Don’t shout; give me comfort when I feel fear. 
This world is full of noise and not as once it was
 when my forbears lived here.
I must find my role in life and often that’s not clear.

Watch me, and if ever I fail to do your bidding,
 first look to see if something is amiss 
Perhaps with bridle, saddle, or my shoes.
Do not draw straps too tightly.
Leave me free to move my head. 
Don't force a cold bit twixt my teeth,
 but please warm it first as best you can.

I always try to do in good cheer
 the work you ask of me.
And day and night I stand for hours 
 waiting for you to reappear.
My day is yours to order.
An apple here, a carrot there, 
A snatch of weeds from off the verge.
That’s not much to ask for.

Please don't demand of me too much.
Don’t leave me tethered in the rain.
Keep me well shod, the farrier to visit when due.
Examine my teeth when I do not eat.
Don’t take away my shield against the flies
 by cutting short my tail.
Nor hog my mane which otherwise would divert the rain,

I cannot tell you when I feel thirsty
 so please allow me fresh cold water freely.
Do all you can to shade me from the sun.
And when I am to stand out in the cold
 a thick dry coat put over me.

And finally Boss, if I am in pain or
 when my useful strength has gone;
Do not turn me out to starve or freeze
 or send me on to owners new;
They did not know me in my prime.
You did, my Master, you should end my life
 when the day has come,
 in a quick and painless way.
.

_(Barry Godden from inspiration by AE Fisher of Benwick)_


----------



## Walkamile (Dec 29, 2008)

Truely touching. I'd like to print it out and share with some of my horse friends if that is all right. 

Thank you for sharing.


----------



## xxBarry Godden (Jul 17, 2009)

Please do print out and share.

B G


----------



## starhorsepax (Aug 27, 2009)

AMEN! Absolutely. Loved the part about looking for nothing amiss when he acts up. How many times does the horse get blamed for a humans ignorance? And we're supposed to be the smart ones.


----------



## xxBarry Godden (Jul 17, 2009)

The stage in living with a horse which I find the most difficult, is when I can sense that the horse has no quality of life. It is not like with a dog - even a blind, or deaf dog you can defend. A horse you can't defend 24 hours a day and there comes a time when it is kind to say "good bye". Even if sometimes the horse is walking about.

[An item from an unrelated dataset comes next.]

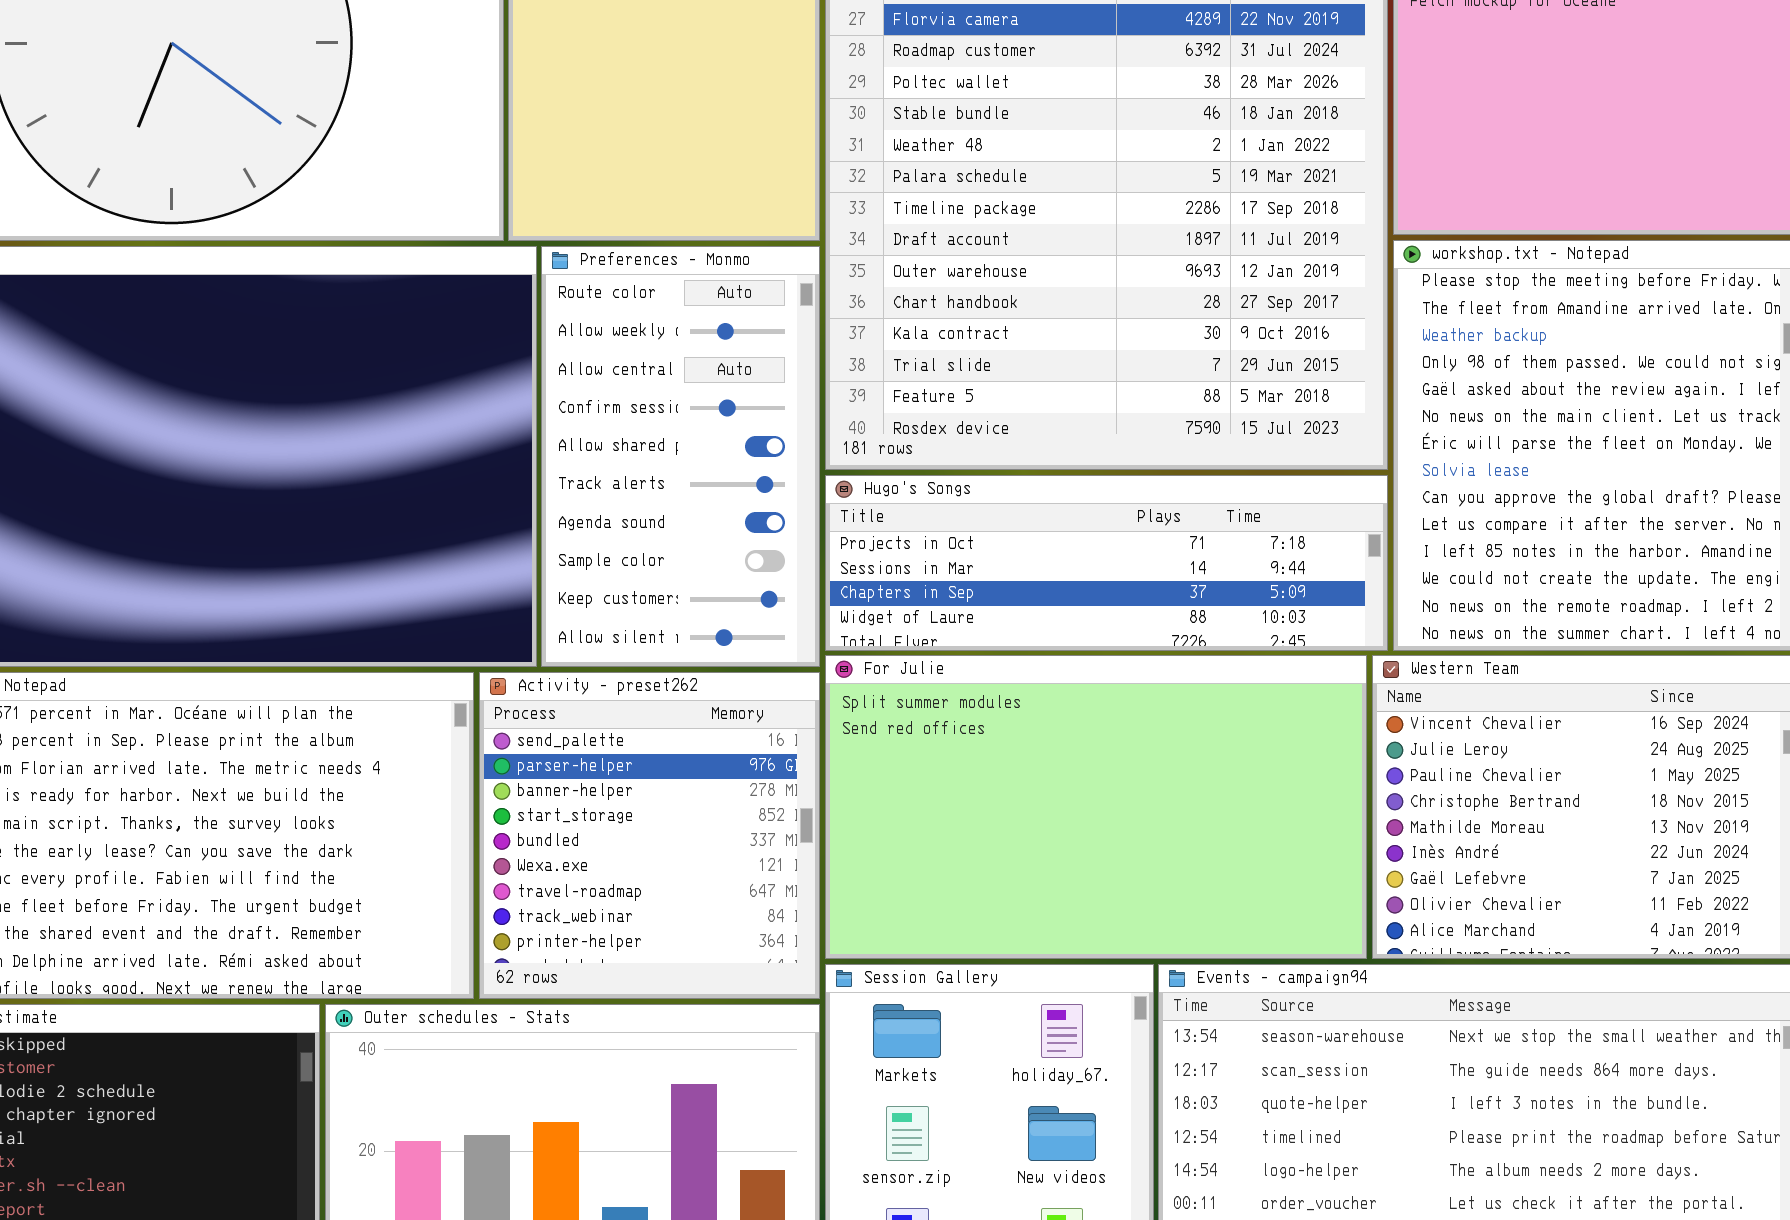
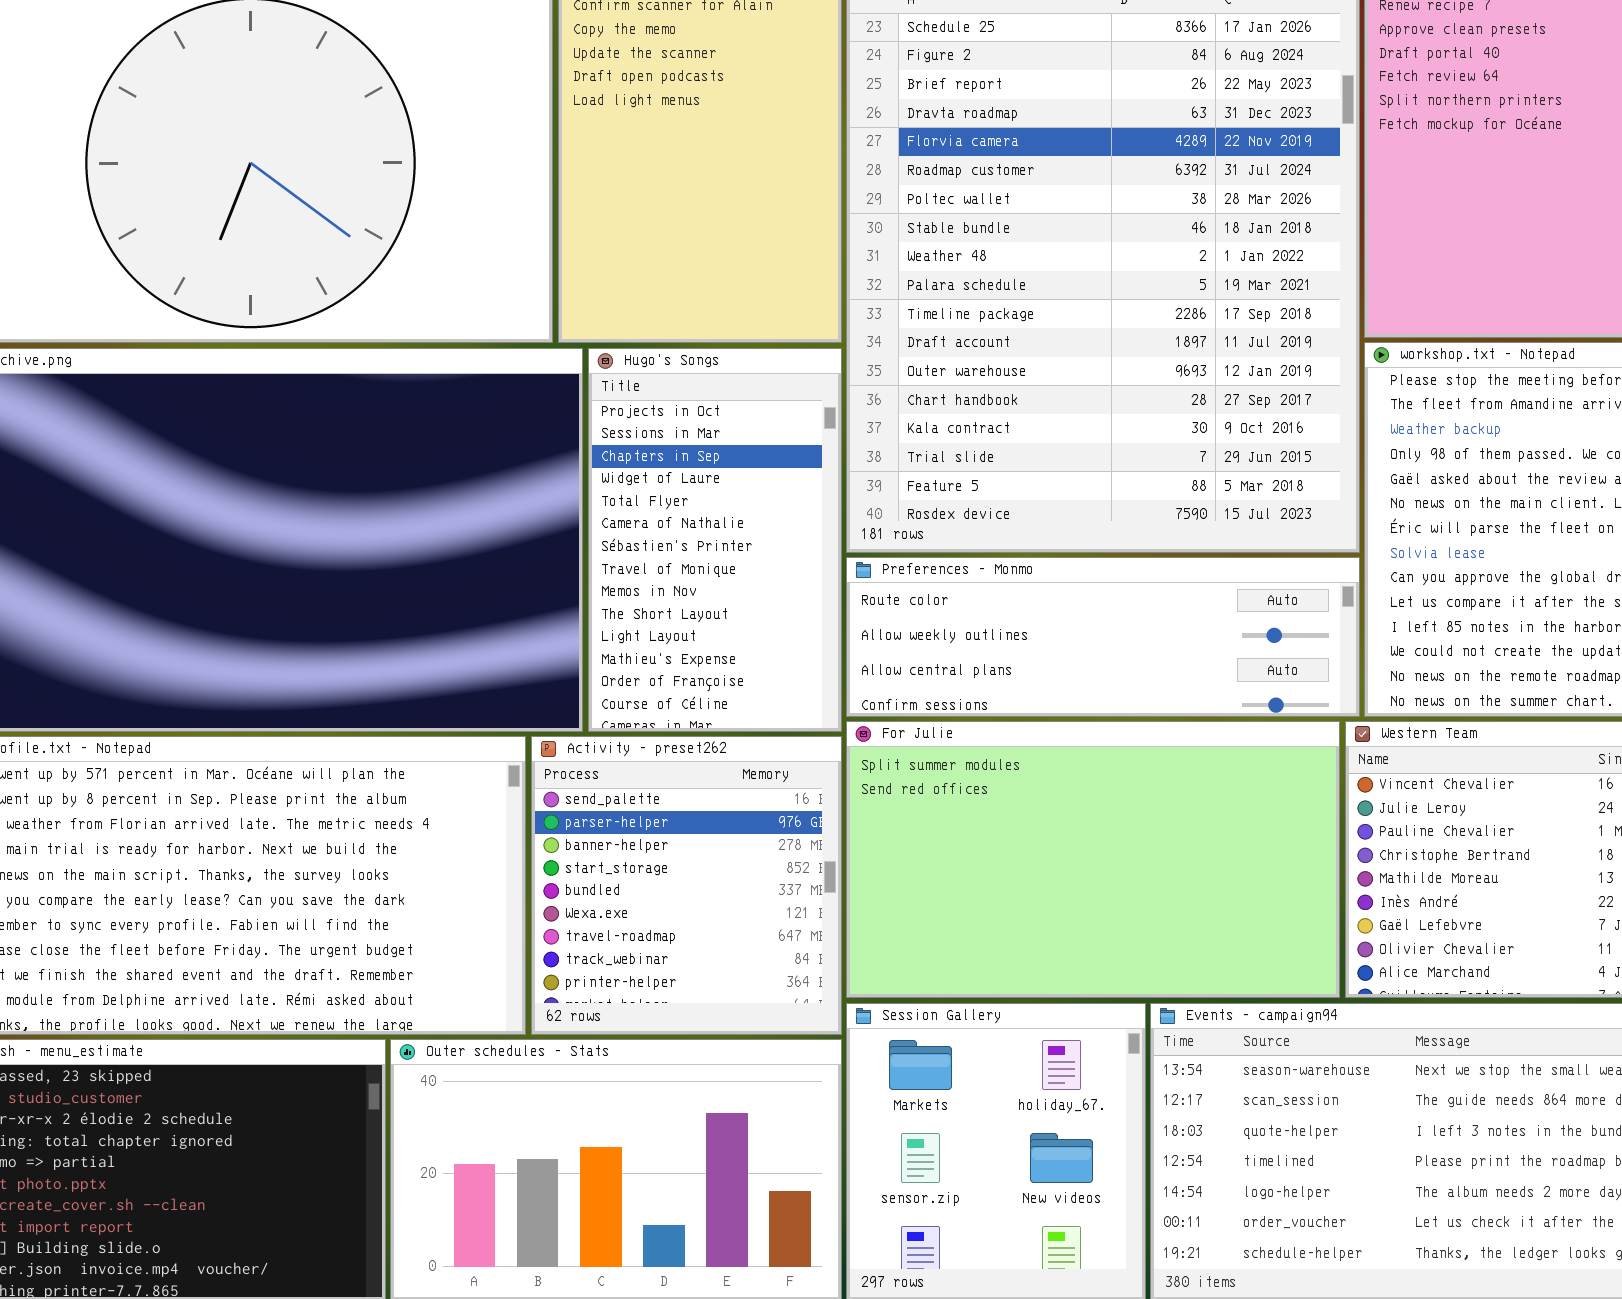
Preferences - Monmo: [541,246,820,667] -> [846,557,1360,717], moved, resized
Hugo's Songs: [825,475,1388,651] -> [588,348,842,732], moved, resized

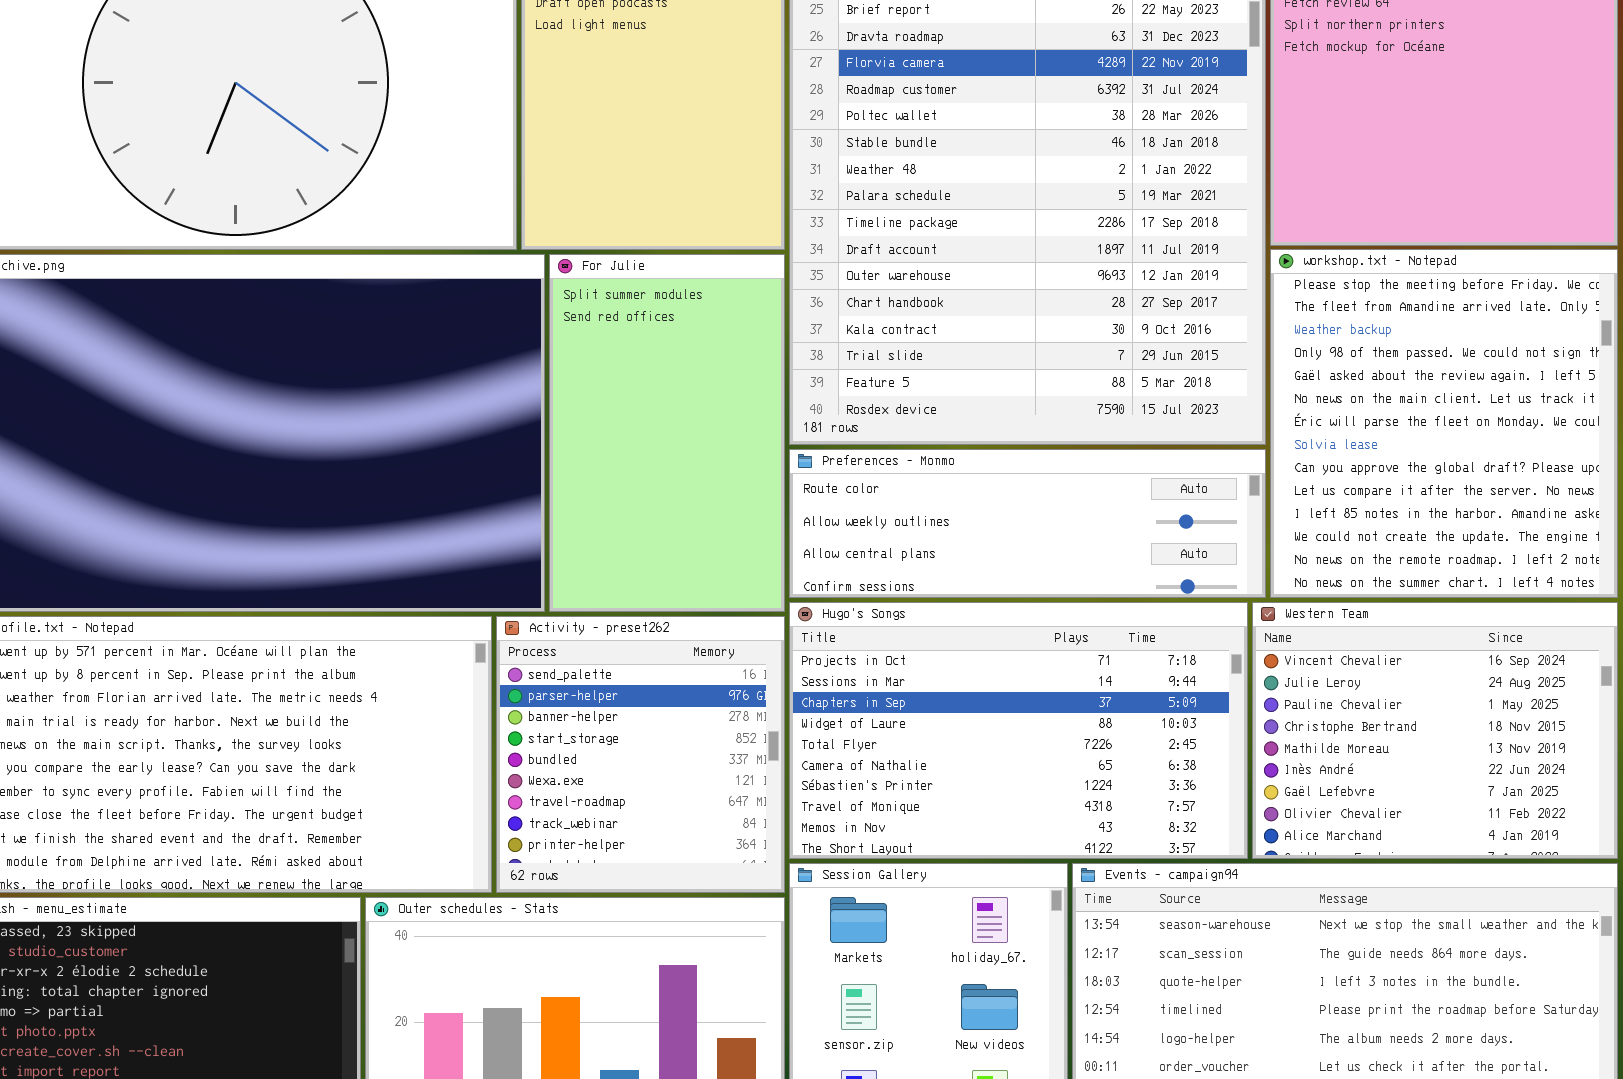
Hugo's Songs: [588,348,842,732] -> [789,602,1248,859], moved, resized
For Julie: [846,721,1340,998] -> [549,254,785,612], moved, resized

The problem is you are not quite sure in you own mind about how the horse is feeling but you are only too well aware of how you are feeling. 
You don't want to make the final decision - but the caring owner should. 
It is as much a part of the cost of ownership as the feed bills.

If you look thru the Forum, you will see numerous examples of young people coming to terms with this type of problem - loss of dignity & quality of life. 
There is really little you can do to ease the pain in yourself. 

The horse - well nowadays, it feels no pain, the needle sends them on the way. But we have the memory of it all.

However this poem says it all.

Barry G


----------